On Wikidata’s fifth birthday, we (the Gene Wiki team) offer our hearty congratulations!! It is amazing what has been achieved in such a short timespan. Wikidata has basically given us – and the larger research community – the gift of not having to maintain a core knowledge infrastructure. It has been taken care of (i.e. millions of SPARQL queries daily), so the research community can now focus on its core task, doing research.

Our project – the Gene Wiki project – started in 2008 with the objective to seed Wikipedia with high quality basic biomedical facts with the goal of crowdsourcing a gene-specific review article for every human gene. With the birth of Wikidata in 2012, we shortly after shifted our focus from Wikipedia to Wikidata. On Oct 6, 2014, we had our first milestone: all human genes had entities in Wikidata.

Since then, we have continued enriching Wikidata with not only gene annotations from other species, but also extended the coverage to related concepts such as diseases, drugs, chemical compounds and other related concepts. We have developed a python library (Wikidata Integrator), which started as a biomedical library but is now applied in other domain areas.
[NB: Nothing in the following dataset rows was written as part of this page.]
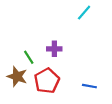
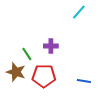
red pentagon: (47, 81) -> (44, 76), turned 30

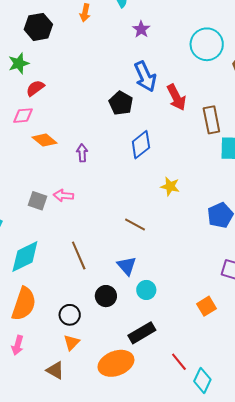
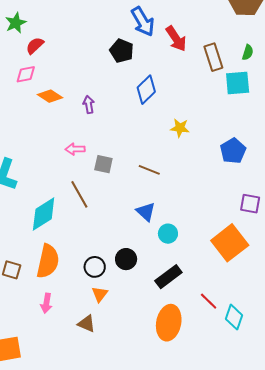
gray square: (37, 201) -> (103, 164), moved
brown line: (79, 255) -> (79, 194), moved
black circle: (106, 296) -> (126, 259), moved
orange square: (207, 306) -> (230, 243), size x1.8
orange ellipse: (116, 363) -> (169, 323), moved, turned -52

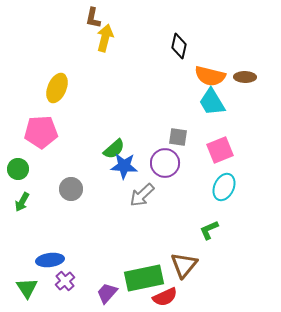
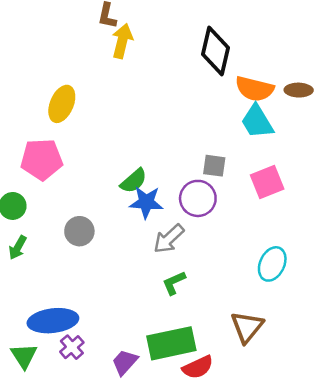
black diamond: (179, 46) -> (215, 51), size x1.5
cyan ellipse: (224, 187) -> (272, 264), moved
green L-shape: (209, 230) -> (174, 283), moved
blue ellipse: (50, 260) -> (53, 321), size x1.4
brown triangle: (184, 265) -> (247, 327), moved

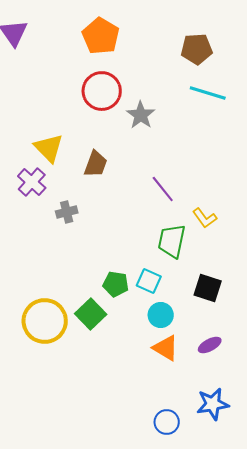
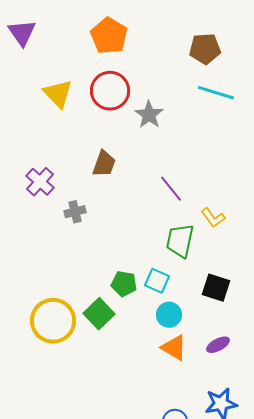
yellow triangle: (49, 148) -> (58, 94), moved

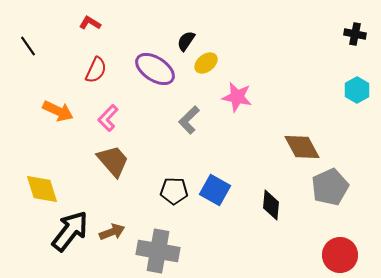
We view the current landscape of biomedical data in Wikidata as basically consisting of three layers. The first layer is those resources which our team has directly loaded. We have focused on resources that are the most commonly used by researchers to form a solid foundation of biomedical knowledge. The second layer is formed by partner organizations with whom we’ve collaborated to help bring their resources into Wikidata. These partners bring key new data types, including information on genetic variants (from CIViC) and on biological pathways (from Wikipathways and Reactome). And finally, we are perhaps most excited when we discover efforts that are completely independent in origin but highly synergistic in our mission. This group includes James Hare’s effort to load environmental exposures from the CDC, and the amazing Wikicite team for loading bibliographic data from the scientific literature.

The sum total of all this work is a richly interconnected network of open biomedical knowledge. And this network enables us to ask and answer an impressively diverse set of biomedical questions (a growing list is documented at https://www.wikidata.org/wiki/User:ProteinBoxBot/SPARQL_Examples).

The genewiki landscape with its three layers.

Looking ahead and as a birthday present, we can lift a corner of the veil on our imminent developments.

To improve the robustness we are developing stronger feedback loops to experts curating primary sources. These feedback loops are based on validation reports such as the already existing constraint violations, but we are also looking into more complex constraint patterns where multiple statements are validated together using Shape Expressions. Currently, our bots are running on a continuous integration platform called Jenkins, we are working towards more automation of our efforts, such as driving the feedback loops and quality control.

We are excited to continue our work to make Wikidata the most comprehensive hub for open and linked biomedical data!